Voor de nieuwe schuldenaar geldt dat het feit dat de oude schuldenaar hem niet op de hoogte heeft gebracht van een eerder ontvangen mededeling van cessie of verpanding, in beginsel voor zijn risico behoort te komen en niet voor risico van de cessionaris of de pandhouder.16 Het is echter niet uitgesloten dat dit onder omstandigheden anders is en dat de nieuwe schuldenaar tegenover de cessionaris of pandhouder een beroep kan doen op de bescherming van de artikelen 3:36, 6:34 en 37 BW.
481. Passieve novatie. Van belang is om te vermelden dat de mededeling aan de oude schuldenaar niet een geldige cessie of verpanding kan bewerkstelligen, indien de schuldenaarsvervanging tot gevolg heeft dat de vordering die de cedent/pandgever op de nieuwe schuldenaar verkrijgt als een andere vordering moet worden aangemerkt dan de vordering die de cedent/pandgever op de oude schuldenaar had of verkregen zou hebben. Dit is het geval indien de vordering als gevolg van de schuldenaarsvervanging van identiteit verandert. Dit doet zich voor bij schuldenaarsvervanging door passieve novatie van de verbintenis (een afstand om baat in de zin van art. 6:160 BW). Anders dan in geval van een schuldof contractsoverneming is de vordering op de nieuwe schuldenaar een andere, nieuwe vordering ten opzichte van de vordering die de cedent op de oude schuldenaar zou verkrijgen (maar mogelijk wel een met dezelfde inhoud). In het genoemde voorbeeld van de huurovereenkomst zou een mededeling van een cessie bij voorbaat aan de oude schuldenaar (H) nooit kunnen leiden tot een geldige cessie van de vordering op de nieuwe schuldenaar (Y). Ten eerste is het mogelijk dat de na novatie te verkrijgen vorderingen niet in de cessie zijn begrepen.17 Ten tweede zal een mededeling van cessie aan schuldenaar H geen effect sorteren aangezien duidelijk is dat hij nooit schuldenaar zal kunnen zijn onder de vordering die na de novatie op de nieuwe schuldenaar (Y) wordt verkregen. Deze vordering zal opnieuw door de cedent aan de cessionaris (bij voorbaat) moeten worden gecedeerd.
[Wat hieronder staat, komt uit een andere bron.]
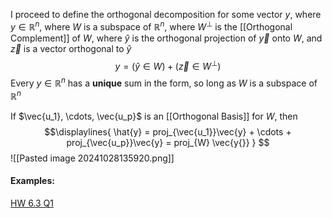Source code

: I proceed to define the orthogonal decomposition for some vector $y$, where $y \in \mathbb{R}^n$, where $W$ is a subspace of $\mathbb{R}^n$, where $W^{\perp}$ is the [[Orthogonal Complement]] of $W$, where $\hat{y}$ is the orthogonal projection of $\vec{y}$ onto $W$, and $\vec{z}$ is a vector orthogonal to $\hat{y}$
$$y = (\hat{y} \in W) + (\vec{z} \in W^{\perp})$$
Every $y \in \mathbb{R}^n$ has a **unique** sum in the form, so long as $W$ is a subspace of $\mathbb{R}^n$

If $\vec{u_1}, \cdots, \vec{u_p}$ is an [[Orthogonal Basis]] for $W$, then
$$\displaylines{
\hat{y} =  proj_{\vec{u_1}}\vec{y} + \cdots + proj_{\vec{u_p}}\vec{y} = proj_{W} \vec{y{}}
}
$$
![[Pasted image 20241028135920.png]]

#### Examples:
[HW 6.3 Q1](https://www.desmos.com/calculator/ftgmcqydnn)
482. Conclusie. Voor de cessie van een bestaande vordering is vereist dat mededeling wordt gedaan aan degene die ten tijde van de mededeling de schuldenaar is. In geval van de cessie van een toekomstige vordering is het voldoende dat mededeling wordt gedaan aan degenen die ten tijde van de mededeling als de toekomstige schuldenaar kan worden beschouwd. Daarvoor is niet nodig dat er ten tijde van de mededeling reeds een “rechtens relevante verhouding” bestaat tussen de cedent en de toekomstige schuldenaar. Het volstaat dat de mededeling is gedaan aan degene waarvan achteraf blijkt dat die op een gegeven moment de hoedanigheid heeft verworven van (toekomstige) schuldenaar onder de rechtsverhouding waaruit de vordering wordt verkregen. Het feit dat als gevolg van een schuldenaarsvervanging de werkelijke schuldenaar uiteindelijk een ander blijkt te zijn is dan degene aan wie de mededeling van cessie is gedaan, doet aan de geldigheid van de cessie niet af.